Mais nous sommes dans un roman et cette dimension est présente grâce au personnage de Jeffrey, le fils, un désoeuvré, romanesque dans son approche du quotidien, des évidences terre-à-terre, mais aussi dans ses incapacités à se réaliser dans le couple ou dans le travail. Il est comme un contre-poids face à cette folie anticipatrice, un résistant. Lui se dit « augmenté » par le chagrin quand il assiste, humain, fragile et affligé, à la mort de sa mère Madeline.
La spécificité de ce roman est d'esquiver la description technique de la cryogénisation pour en cerner les aspects philosophiques, les contours métaphysiques, et jusqu'aux contenus proprement religieux ou du moins sectaires. Don DeLillo le fait, tout en survolant son sujet, par petites touches, légères, désincarnées, et le résultat est semblable à celui d'une peinture impressionniste : écriture minimale et très visuelle à la fois, qui nourrit une fresque très colorée, abonde en descriptions imposantes, suggestives, parfois irréelles, mais aussi en déclarations essentielles, parfois logorrhéiques, dégageant une atmosphère solennelle de fin du monde.

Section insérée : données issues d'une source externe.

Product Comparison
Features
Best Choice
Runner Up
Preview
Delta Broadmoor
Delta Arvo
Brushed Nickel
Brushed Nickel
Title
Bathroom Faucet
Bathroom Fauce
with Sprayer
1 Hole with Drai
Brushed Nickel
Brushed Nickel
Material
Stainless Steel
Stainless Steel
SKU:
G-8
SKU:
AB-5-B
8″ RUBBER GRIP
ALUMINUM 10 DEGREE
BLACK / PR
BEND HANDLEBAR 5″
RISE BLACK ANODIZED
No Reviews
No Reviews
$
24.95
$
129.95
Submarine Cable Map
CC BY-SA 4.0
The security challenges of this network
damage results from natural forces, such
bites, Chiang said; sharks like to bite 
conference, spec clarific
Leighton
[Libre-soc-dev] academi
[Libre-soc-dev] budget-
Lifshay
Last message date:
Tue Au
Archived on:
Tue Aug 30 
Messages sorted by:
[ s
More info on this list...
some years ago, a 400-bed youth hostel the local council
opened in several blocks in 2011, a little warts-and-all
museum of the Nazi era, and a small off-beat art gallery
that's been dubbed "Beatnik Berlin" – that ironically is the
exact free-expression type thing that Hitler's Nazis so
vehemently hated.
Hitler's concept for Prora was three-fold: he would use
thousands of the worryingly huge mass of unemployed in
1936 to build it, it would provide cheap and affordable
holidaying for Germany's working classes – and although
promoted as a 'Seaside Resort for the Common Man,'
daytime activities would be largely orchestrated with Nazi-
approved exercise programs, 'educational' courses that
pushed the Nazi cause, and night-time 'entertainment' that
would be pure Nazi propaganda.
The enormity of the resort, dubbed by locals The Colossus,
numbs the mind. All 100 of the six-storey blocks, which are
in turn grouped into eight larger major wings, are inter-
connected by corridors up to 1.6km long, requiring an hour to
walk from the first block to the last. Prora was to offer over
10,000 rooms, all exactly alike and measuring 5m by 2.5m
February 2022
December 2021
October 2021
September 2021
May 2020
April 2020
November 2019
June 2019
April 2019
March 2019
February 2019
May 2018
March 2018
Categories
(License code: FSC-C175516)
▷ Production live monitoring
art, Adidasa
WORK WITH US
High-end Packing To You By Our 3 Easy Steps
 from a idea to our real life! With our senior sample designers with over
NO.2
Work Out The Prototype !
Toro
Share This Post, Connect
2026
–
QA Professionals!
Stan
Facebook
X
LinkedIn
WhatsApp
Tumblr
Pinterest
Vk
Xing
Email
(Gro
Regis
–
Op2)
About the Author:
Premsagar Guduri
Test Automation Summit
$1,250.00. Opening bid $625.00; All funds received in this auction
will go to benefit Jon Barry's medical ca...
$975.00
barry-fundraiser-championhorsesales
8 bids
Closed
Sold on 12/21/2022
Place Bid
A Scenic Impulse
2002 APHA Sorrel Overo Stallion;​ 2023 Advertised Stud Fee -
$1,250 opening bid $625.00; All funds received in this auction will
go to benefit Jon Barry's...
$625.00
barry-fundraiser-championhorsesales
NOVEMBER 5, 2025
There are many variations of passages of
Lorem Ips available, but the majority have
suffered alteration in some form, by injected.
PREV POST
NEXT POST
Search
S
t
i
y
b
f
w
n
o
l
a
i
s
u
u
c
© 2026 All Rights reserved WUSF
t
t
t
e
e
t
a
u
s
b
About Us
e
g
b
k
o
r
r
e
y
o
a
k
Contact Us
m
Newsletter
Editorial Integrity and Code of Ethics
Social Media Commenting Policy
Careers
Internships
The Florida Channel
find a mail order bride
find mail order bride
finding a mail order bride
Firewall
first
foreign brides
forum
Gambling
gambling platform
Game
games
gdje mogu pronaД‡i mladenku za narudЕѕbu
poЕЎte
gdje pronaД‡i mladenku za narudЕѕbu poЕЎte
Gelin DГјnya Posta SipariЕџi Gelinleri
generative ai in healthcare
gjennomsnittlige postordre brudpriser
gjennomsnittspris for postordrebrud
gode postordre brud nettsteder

Cette fresque éthérée coexiste avec la vie ordinaire mais clairvoyante que mène Jeffrey. et s'il ne croule pas sous les états d'âme et les interrogations psychologiques (ce que l'auteur ne saurait faire), il ne réfléchit pas moins pour autant, de façon modeste, humaine, acceptant les énigmes qu'il croise pour ce qu'elles sont.
Les arguments métaphysiques sur l'être humain ou philosophiques sur la vie, la mort, le monde ne manquent pas, n'appesantissent pas la lecture pour autant, lâchés comme des ballons de baudruche. Que devient la vie sans la perspective de la mort ? La programmation de la fin de vie n'amène-t-elle pas à réfléchir sur soi, sur la marche du monde, sur le côté éphémère de son passage sur terre, sur la validité de ses choix ?
Don DeLillo a commis là une oeuvre essentielle puisqu'ayant trait à la mort, mais il a introduit la distance nécessaire et le prétexte de l'art contemporain pour faire passer le sujet. Pris entre sa fascination pour les images et son constat de la perte des valeurs qu'accompagnent le triomphe de la technologie et les progrès de la science, il trace une perspective sur le mystère de l'existence en le nimbant d'une dimension humaine. Cela reste troublant, et Don DeLillo reste à déchiffrer.